Type out all the records once more, exactly.
** Given data follows **
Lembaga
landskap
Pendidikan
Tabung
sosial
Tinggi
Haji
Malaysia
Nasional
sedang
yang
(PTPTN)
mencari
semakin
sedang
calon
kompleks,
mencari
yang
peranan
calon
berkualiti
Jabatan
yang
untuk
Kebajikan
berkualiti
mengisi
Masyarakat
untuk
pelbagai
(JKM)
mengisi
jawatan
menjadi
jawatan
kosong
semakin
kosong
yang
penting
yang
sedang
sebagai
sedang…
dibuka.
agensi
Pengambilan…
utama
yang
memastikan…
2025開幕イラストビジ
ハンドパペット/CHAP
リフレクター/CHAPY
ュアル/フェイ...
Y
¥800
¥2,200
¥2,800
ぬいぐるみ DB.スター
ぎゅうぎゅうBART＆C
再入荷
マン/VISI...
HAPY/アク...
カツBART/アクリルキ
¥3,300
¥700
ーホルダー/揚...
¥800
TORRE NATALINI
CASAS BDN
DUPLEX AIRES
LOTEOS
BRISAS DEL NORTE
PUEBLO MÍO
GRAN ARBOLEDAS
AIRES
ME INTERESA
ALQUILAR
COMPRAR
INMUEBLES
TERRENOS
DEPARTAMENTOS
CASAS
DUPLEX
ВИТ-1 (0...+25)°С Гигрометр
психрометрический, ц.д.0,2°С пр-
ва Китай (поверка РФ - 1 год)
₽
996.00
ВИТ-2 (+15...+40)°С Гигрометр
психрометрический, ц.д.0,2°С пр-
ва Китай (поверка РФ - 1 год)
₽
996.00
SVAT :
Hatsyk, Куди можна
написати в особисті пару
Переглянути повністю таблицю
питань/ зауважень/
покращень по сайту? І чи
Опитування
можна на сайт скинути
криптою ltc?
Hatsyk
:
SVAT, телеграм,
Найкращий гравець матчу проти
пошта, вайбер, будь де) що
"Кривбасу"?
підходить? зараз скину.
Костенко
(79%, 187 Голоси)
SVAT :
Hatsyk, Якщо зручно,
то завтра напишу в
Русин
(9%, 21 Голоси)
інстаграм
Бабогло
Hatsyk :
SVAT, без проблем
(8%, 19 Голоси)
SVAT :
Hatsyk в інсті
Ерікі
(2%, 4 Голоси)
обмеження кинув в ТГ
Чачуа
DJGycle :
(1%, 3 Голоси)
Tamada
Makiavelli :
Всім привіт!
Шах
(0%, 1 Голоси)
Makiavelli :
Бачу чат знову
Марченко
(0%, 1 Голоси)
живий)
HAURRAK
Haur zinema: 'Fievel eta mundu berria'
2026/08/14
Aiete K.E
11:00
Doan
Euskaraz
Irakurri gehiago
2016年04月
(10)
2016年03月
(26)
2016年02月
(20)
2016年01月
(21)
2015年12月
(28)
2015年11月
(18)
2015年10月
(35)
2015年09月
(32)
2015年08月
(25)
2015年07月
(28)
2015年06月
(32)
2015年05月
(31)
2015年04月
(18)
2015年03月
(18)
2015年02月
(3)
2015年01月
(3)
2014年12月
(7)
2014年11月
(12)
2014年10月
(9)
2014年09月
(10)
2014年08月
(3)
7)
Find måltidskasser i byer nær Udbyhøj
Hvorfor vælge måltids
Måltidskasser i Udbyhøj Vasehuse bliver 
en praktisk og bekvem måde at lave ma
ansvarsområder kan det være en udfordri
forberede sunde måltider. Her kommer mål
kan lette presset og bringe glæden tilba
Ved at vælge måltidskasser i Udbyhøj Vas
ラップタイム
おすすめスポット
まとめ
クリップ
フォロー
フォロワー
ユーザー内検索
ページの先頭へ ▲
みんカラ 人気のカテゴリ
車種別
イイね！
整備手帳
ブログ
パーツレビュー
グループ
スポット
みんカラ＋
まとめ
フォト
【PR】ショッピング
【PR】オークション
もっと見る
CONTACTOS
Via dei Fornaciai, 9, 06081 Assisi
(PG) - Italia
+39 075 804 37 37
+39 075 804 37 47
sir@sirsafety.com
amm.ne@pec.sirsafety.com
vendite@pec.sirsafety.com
** End of Given data **
Written response =>
Lembaga
landskap
Pendidikan
Tabung
sosial
Tinggi
Haji
Malaysia
Nasional
sedang
yang
(PTPTN)
mencari
semakin
sedang
calon
kompleks,
mencari
yang
peranan
calon
berkualiti
Jabatan
yang
untuk
Kebajikan
berkualiti
mengisi
Masyarakat
untuk
pelbagai
(JKM)
mengisi
jawatan
menjadi
jawatan
kosong
semakin
kosong
yang
penting
yang
sedang
sebagai
sedang…
dibuka.
agensi
Pengambilan…
utama
yang
memastikan…
2025開幕イラストビジ
ハンドパペット/CHAP
リフレクター/CHAPY
ュアル/フェイ...
Y
¥800
¥2,200
¥2,800
ぬいぐるみ DB.スター
ぎゅうぎゅうBART＆C
再入荷
マン/VISI...
HAPY/アク...
カツBART/アクリルキ
¥3,300
¥700
ーホルダー/揚...
¥800
TORRE NATALINI
CASAS BDN
DUPLEX AIRES
LOTEOS
BRISAS DEL NORTE
PUEBLO MÍO
GRAN ARBOLEDAS
AIRES
ME INTERESA
ALQUILAR
COMPRAR
INMUEBLES
TERRENOS
DEPARTAMENTOS
CASAS
DUPLEX
ВИТ-1 (0...+25)°С Гигрометр
психрометрический, ц.д.0,2°С пр-
ва Китай (поверка РФ - 1 год)
₽
996.00
ВИТ-2 (+15...+40)°С Гигрометр
психрометрический, ц.д.0,2°С пр-
ва Китай (поверка РФ - 1 год)
₽
996.00
SVAT :
Hatsyk, Куди можна
написати в особисті пару
Переглянути повністю таблицю
питань/ зауважень/
покращень по сайту? І чи
Опитування
можна на сайт скинути
криптою ltc?
Hatsyk
:
SVAT, телеграм,
Найкращий гравець матчу проти
пошта, вайбер, будь де) що
"Кривбасу"?
підходить? зараз скину.
Костенко
(79%, 187 Голоси)
SVAT :
Hatsyk, Якщо зручно,
то завтра напишу в
Русин
(9%, 21 Голоси)
інстаграм
Бабогло
Hatsyk :
SVAT, без проблем
(8%, 19 Голоси)
SVAT :
Hatsyk в інсті
Ерікі
(2%, 4 Голоси)
обмеження кинув в ТГ
Чачуа
DJGycle :
(1%, 3 Голоси)
Tamada
Makiavelli :
Всім привіт!
Шах
(0%, 1 Голоси)
Makiavelli :
Бачу чат знову
Марченко
(0%, 1 Голоси)
живий)
HAURRAK
Haur zinema: 'Fievel eta mundu berria'
2026/08/14
Aiete K.E
11:00
Doan
Euskaraz
Irakurri gehiago
2016年04月
(10)
2016年03月
(26)
2016年02月
(20)
2016年01月
(21)
2015年12月
(28)
2015年11月
(18)
2015年10月
(35)
2015年09月
(32)
2015年08月
(25)
2015年07月
(28)
2015年06月
(32)
2015年05月
(31)
2015年04月
(18)
2015年03月
(18)
2015年02月
(3)
2015年01月
(3)
2014年12月
(7)
2014年11月
(12)
2014年10月
(9)
2014年09月
(10)
2014年08月
(3)
7)
Find måltidskasser i byer nær Udbyhøj
Hvorfor vælge måltids
Måltidskasser i Udbyhøj Vasehuse bliver 
en praktisk og bekvem måde at lave ma
ansvarsområder kan det være en udfordri
forberede sunde måltider. Her kommer mål
kan lette presset og bringe glæden tilba
Ved at vælge måltidskasser i Udbyhøj Vas
ラップタイム
おすすめスポット
まとめ
クリップ
フォロー
フォロワー
ユーザー内検索
ページの先頭へ ▲
みんカラ 人気のカテゴリ
車種別
イイね！
整備手帳
ブログ
パーツレビュー
グループ
スポット
みんカラ＋
まとめ
フォト
【PR】ショッピング
【PR】オークション
もっと見る
CONTACTOS
Via dei Fornaciai, 9, 06081 Assisi
(PG) - Italia
+39 075 804 37 37
+39 075 804 37 47
sir@sirsafety.com
amm.ne@pec.sirsafety.com
vendite@pec.sirsafety.com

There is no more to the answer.